[What needs to be done]
Down to the last line, set the entries down again exactly.

Segment Open

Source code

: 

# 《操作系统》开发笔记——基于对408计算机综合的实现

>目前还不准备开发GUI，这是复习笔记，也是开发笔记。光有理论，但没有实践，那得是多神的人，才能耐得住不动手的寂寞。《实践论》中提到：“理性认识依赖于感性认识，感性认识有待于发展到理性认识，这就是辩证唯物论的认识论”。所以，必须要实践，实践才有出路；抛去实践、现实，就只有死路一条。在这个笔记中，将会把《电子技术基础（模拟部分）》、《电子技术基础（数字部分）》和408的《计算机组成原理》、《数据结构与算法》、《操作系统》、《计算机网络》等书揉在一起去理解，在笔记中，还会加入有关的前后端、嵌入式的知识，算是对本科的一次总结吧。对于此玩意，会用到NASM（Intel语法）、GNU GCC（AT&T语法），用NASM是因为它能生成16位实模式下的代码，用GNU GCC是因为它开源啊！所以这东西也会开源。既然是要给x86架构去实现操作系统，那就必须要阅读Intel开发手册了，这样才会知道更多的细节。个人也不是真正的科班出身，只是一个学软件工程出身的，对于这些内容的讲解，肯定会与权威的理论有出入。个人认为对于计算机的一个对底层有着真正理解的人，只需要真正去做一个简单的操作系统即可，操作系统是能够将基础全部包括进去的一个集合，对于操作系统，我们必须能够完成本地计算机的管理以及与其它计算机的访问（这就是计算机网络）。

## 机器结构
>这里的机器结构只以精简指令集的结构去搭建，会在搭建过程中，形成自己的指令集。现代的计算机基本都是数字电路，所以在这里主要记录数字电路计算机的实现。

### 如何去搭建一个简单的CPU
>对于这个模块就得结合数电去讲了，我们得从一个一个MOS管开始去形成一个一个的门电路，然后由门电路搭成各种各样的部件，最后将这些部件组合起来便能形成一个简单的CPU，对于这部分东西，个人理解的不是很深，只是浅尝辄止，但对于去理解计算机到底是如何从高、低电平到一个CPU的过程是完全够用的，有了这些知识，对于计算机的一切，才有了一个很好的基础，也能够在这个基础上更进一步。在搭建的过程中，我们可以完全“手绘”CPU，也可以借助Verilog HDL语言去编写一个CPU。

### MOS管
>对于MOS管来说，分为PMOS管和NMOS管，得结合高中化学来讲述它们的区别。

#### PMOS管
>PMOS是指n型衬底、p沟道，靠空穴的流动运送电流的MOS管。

Segment Closed

[Written answer]
Source code

: 

# 《操作系统》开发笔记——基于对408计算机综合的实现

>目前还不准备开发GUI，这是复习笔记，也是开发笔记。光有理论，但没有实践，那得是多神的人，才能耐得住不动手的寂寞。《实践论》中提到：“理性认识依赖于感性认识，感性认识有待于发展到理性认识，这就是辩证唯物论的认识论”。所以，必须要实践，实践才有出路；抛去实践、现实，就只有死路一条。在这个笔记中，将会把《电子技术基础（模拟部分）》、《电子技术基础（数字部分）》和408的《计算机组成原理》、《数据结构与算法》、《操作系统》、《计算机网络》等书揉在一起去理解，在笔记中，还会加入有关的前后端、嵌入式的知识，算是对本科的一次总结吧。对于此玩意，会用到NASM（Intel语法）、GNU GCC（AT&T语法），用NASM是因为它能生成16位实模式下的代码，用GNU GCC是因为它开源啊！所以这东西也会开源。既然是要给x86架构去实现操作系统，那就必须要阅读Intel开发手册了，这样才会知道更多的细节。个人也不是真正的科班出身，只是一个学软件工程出身的，对于这些内容的讲解，肯定会与权威的理论有出入。个人认为对于计算机的一个对底层有着真正理解的人，只需要真正去做一个简单的操作系统即可，操作系统是能够将基础全部包括进去的一个集合，对于操作系统，我们必须能够完成本地计算机的管理以及与其它计算机的访问（这就是计算机网络）。

## 机器结构
>这里的机器结构只以精简指令集的结构去搭建，会在搭建过程中，形成自己的指令集。现代的计算机基本都是数字电路，所以在这里主要记录数字电路计算机的实现。

### 如何去搭建一个简单的CPU
>对于这个模块就得结合数电去讲了，我们得从一个一个MOS管开始去形成一个一个的门电路，然后由门电路搭成各种各样的部件，最后将这些部件组合起来便能形成一个简单的CPU，对于这部分东西，个人理解的不是很深，只是浅尝辄止，但对于去理解计算机到底是如何从高、低电平到一个CPU的过程是完全够用的，有了这些知识，对于计算机的一切，才有了一个很好的基础，也能够在这个基础上更进一步。在搭建的过程中，我们可以完全“手绘”CPU，也可以借助Verilog HDL语言去编写一个CPU。

### MOS管
>对于MOS管来说，分为PMOS管和NMOS管，得结合高中化学来讲述它们的区别。

#### PMOS管
>PMOS是指n型衬底、p沟道，靠空穴的流动运送电流的MOS管。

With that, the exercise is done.